Kata Buya Syakur, ibadah haji merupakan melanjutkan tradisi yang sudah ada sebelumnya di jazirah Arab. “Itu artinya ibadah haji bukan syariat langsung dari Nabi Muhamamd tetapi tradisi itu sudah ada sebelum Nabi Muhammad lahir. Kaerifan lokal di jazirah Arabiya,” ungkap Buya Syakur.
Buya Syakur mengatakan, haji merupakan kegiatan napak tilas yang pernah dilakukan Nabi Ibrahim dalam mencari Tuhan.
“Napak tilas tentang seseorang yang mencari Tuhan namanya Nabi Ibrahim. Dan Nabi Ibrahim panutan Nabi Muhammad,” pungkasnya.
Melansir Kompas.com edisi 1 Juli 2022, ibadah haji pertama kali diperintahkan Allah SWT kepada Nabi Ibrahim.
Setelah selesai membangun Ka’bah, Allah SWT memerintahkan Nabi Ibrahim untuk menyerukan pada manusia untuk melaksanakan haji.
“Dan serulah manusia untuk mengerjakan haji, niscaya mereka akan datang kepadamu dengan berjalan kaki atau dengan mengendarai onta yang kurus.
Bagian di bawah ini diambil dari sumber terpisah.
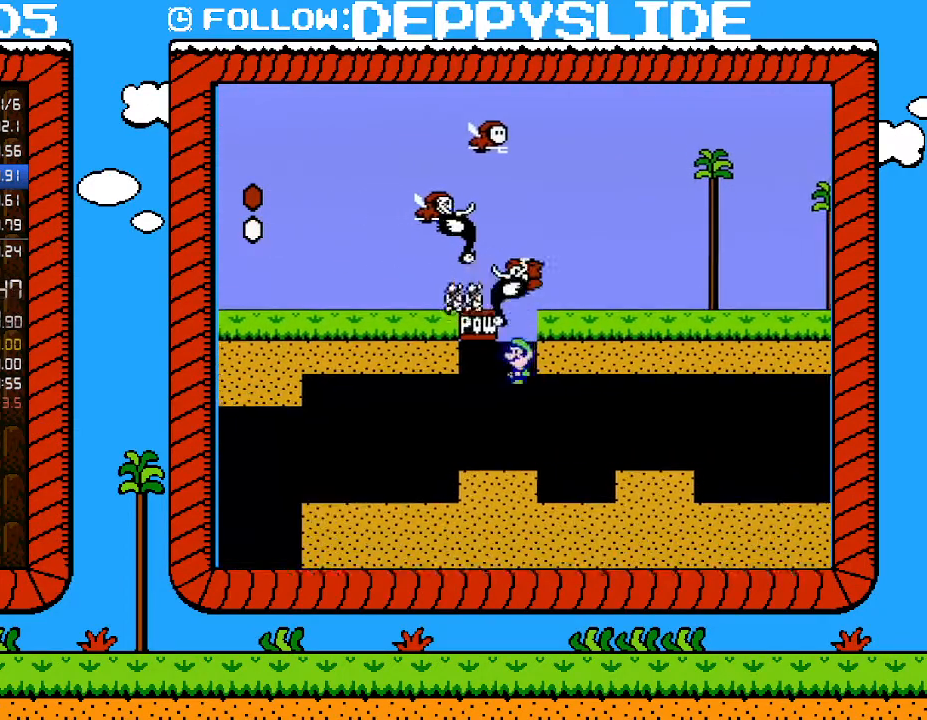
{"buttons": ["B", "DPAD_LEFT"], "events": [[33, "DPAD_LEFT", "down"], [183, "DPAD_LEFT", "up"], [500, "DPAD_LEFT", "down"]]}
Mereka akan datang dari segenap penjuru yang jauh” (QS. al-Hajj: 27).
Dari bukit di selatan Ka’bah, Jabal Qubays, Nabi Ibrahim menyerukan perintah ibadah Haji.
Setelah itu, Malaikat Jibril menunjukkan pada Nabi Ibrahim Bukit Shafa, marwah hingga perbatasan Tanah Haram untuk diletakkan batu-batu.
Sejak saat itu Nabi Ibrahim melaksanakan ibadah Haji sesuai tata cara yang diajarkan hingga akhir hayatnya.
Tata cara ibadah haji ini kemudian dilanjutkan oleh putranya, Nabi Ismail.
Dikutip dari Kompas.com edisi 1 Juli 2022, sepeninggal Nabi Ibrahim dan Nabi Ismail, tata cara dan tujuan ibadah haji banyak diubah bangsa Arab.
Tata cara ibadah Haji yang diterapkan Nabi Ibrahim dan Nabi Ismail tercampur dengan tradisi yang menyimpang.
Di sekitar Ka’bah dan Tanah Haram bahkan terdapat patung dan berhala.
Tradisi menyimpang masyarat Arab jahiliyah ini baru berubah setelah datangnya Nabi Muhammad, nabi terakhir yang diutus Allah SWT.
Pada masa kenabiannya, Nabi Muhammad diutus untuk memperbarui syariat Nabi Ibrahim dan meluruskan kekeliruan yang telah berlangsung selama ribuan tahun.
Pada masa Nabi Muhammad, Ka’bah dikembalikan sebagai tempat suci umat muslim hingga saat ini.